**Extracted records**:

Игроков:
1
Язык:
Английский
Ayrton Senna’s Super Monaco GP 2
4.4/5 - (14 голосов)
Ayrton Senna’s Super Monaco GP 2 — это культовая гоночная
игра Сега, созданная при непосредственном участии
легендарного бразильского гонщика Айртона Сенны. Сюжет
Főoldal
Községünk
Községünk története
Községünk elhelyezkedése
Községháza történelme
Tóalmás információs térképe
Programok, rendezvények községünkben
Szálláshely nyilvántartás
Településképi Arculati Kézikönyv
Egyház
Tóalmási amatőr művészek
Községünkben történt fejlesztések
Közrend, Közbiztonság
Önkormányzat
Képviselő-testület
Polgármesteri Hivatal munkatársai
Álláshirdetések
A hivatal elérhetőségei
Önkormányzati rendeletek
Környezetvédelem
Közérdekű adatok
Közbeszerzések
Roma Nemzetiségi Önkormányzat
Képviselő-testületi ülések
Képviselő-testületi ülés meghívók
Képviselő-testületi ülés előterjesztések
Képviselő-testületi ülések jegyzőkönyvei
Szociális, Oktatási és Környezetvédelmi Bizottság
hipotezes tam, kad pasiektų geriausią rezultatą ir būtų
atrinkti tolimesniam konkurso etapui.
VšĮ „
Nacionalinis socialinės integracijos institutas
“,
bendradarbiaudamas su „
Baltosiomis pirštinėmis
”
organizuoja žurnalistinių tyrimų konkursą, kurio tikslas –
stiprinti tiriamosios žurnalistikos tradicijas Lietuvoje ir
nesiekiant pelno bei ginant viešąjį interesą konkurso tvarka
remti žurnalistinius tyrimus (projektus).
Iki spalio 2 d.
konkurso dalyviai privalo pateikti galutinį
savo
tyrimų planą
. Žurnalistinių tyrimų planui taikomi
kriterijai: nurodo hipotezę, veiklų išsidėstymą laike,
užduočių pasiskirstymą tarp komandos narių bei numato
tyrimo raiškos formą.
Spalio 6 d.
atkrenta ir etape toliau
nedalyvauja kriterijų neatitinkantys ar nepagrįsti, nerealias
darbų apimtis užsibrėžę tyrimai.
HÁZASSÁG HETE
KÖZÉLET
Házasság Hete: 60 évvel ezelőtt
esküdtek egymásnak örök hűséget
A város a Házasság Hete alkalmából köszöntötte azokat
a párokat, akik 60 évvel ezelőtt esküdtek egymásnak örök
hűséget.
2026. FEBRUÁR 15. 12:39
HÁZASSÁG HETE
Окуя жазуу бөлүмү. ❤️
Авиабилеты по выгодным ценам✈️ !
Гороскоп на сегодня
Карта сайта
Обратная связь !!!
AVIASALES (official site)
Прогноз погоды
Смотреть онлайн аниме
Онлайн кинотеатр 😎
--
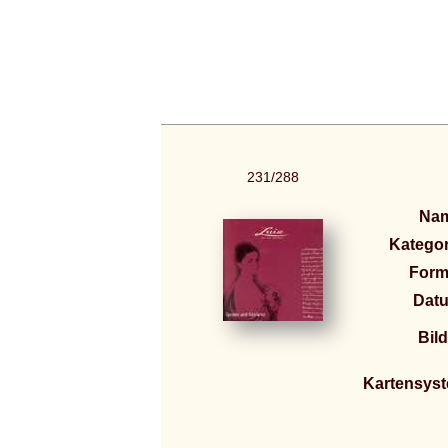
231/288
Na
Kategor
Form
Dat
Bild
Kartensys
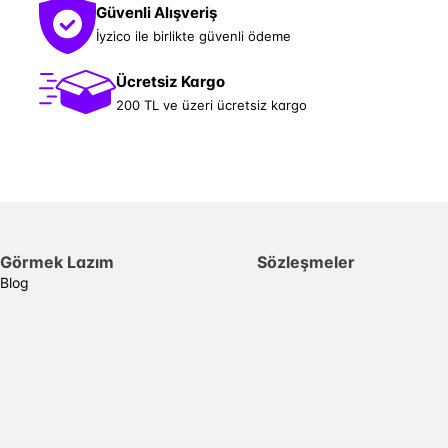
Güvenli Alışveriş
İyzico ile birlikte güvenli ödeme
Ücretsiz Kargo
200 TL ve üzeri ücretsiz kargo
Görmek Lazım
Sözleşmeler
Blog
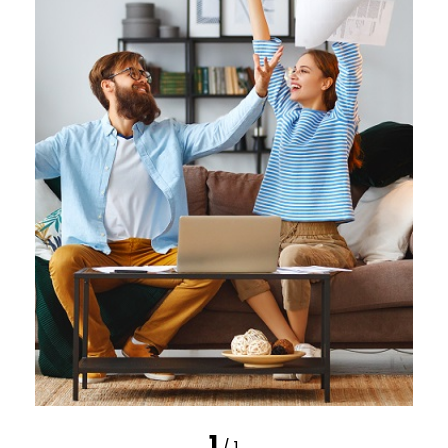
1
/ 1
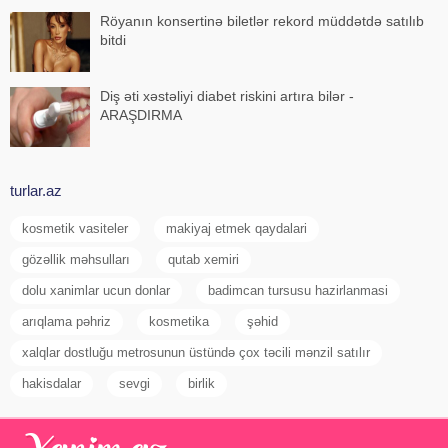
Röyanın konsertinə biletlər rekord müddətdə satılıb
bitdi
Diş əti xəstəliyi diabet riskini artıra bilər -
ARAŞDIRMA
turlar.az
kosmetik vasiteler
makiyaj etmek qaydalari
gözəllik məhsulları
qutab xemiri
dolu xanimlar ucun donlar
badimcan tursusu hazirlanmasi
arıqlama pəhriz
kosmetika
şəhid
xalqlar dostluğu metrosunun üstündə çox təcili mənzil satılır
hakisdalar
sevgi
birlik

**Task prompt**:
Pull out every line in the entries above that contains the word "egymásnak", and copy each of those lines in full.

**Answer to this exercise**:
esküdtek egymásnak örök hűséget
a párokat, akik 60 évvel ezelőtt esküdtek egymásnak örök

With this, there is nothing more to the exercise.